**DATA PROVIDED:**
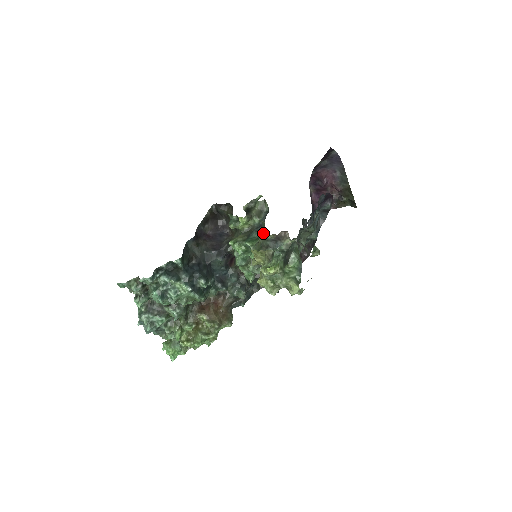
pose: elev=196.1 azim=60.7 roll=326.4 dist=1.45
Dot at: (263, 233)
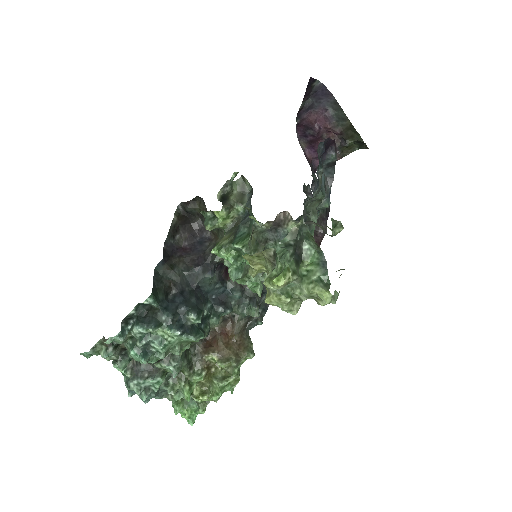
Dot at: (253, 224)
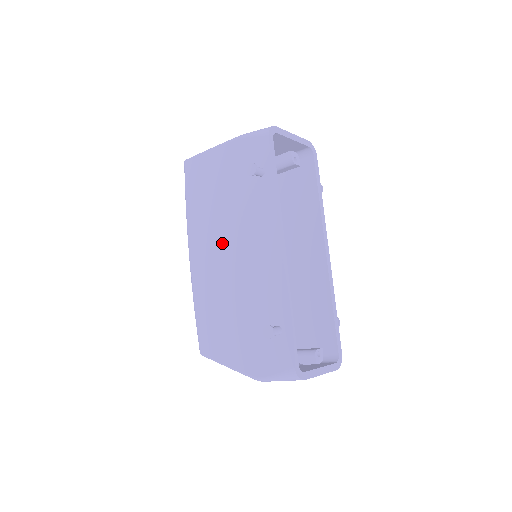
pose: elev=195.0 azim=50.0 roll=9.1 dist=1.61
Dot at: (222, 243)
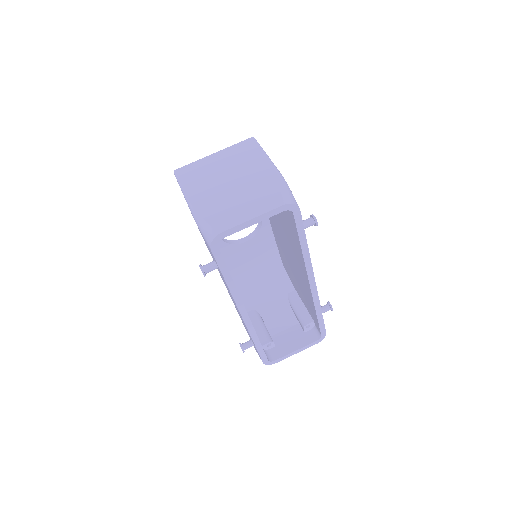
Dot at: occluded
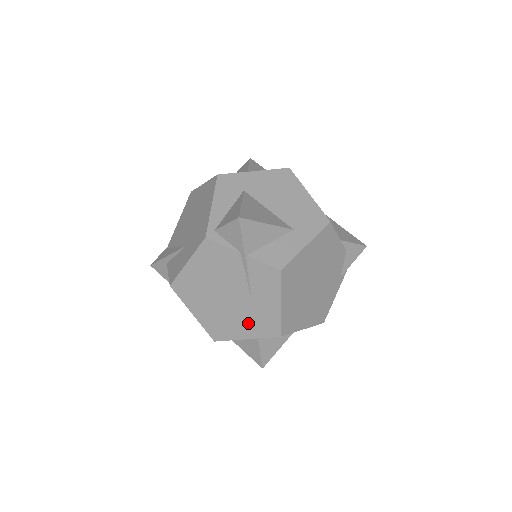
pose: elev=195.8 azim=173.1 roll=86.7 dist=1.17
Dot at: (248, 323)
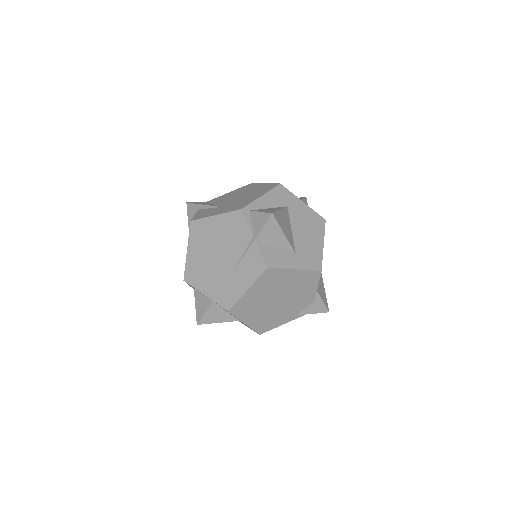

**REQUIRED WORK:**
Could you rewrite all the records above with "pose" changed to "camera" and everything else kept as is, leaving the pictures out?

**RESULT:**
camera: elev=196.1 azim=60.7 roll=326.4 dist=1.45
Dot at: (263, 233)
Dot at: (253, 224)
camera: elev=195.0 azim=50.0 roll=9.1 dist=1.61
Dot at: (222, 243)
Dot at: occluded
camera: elev=195.8 azim=173.1 roll=86.7 dist=1.17
Dot at: (248, 323)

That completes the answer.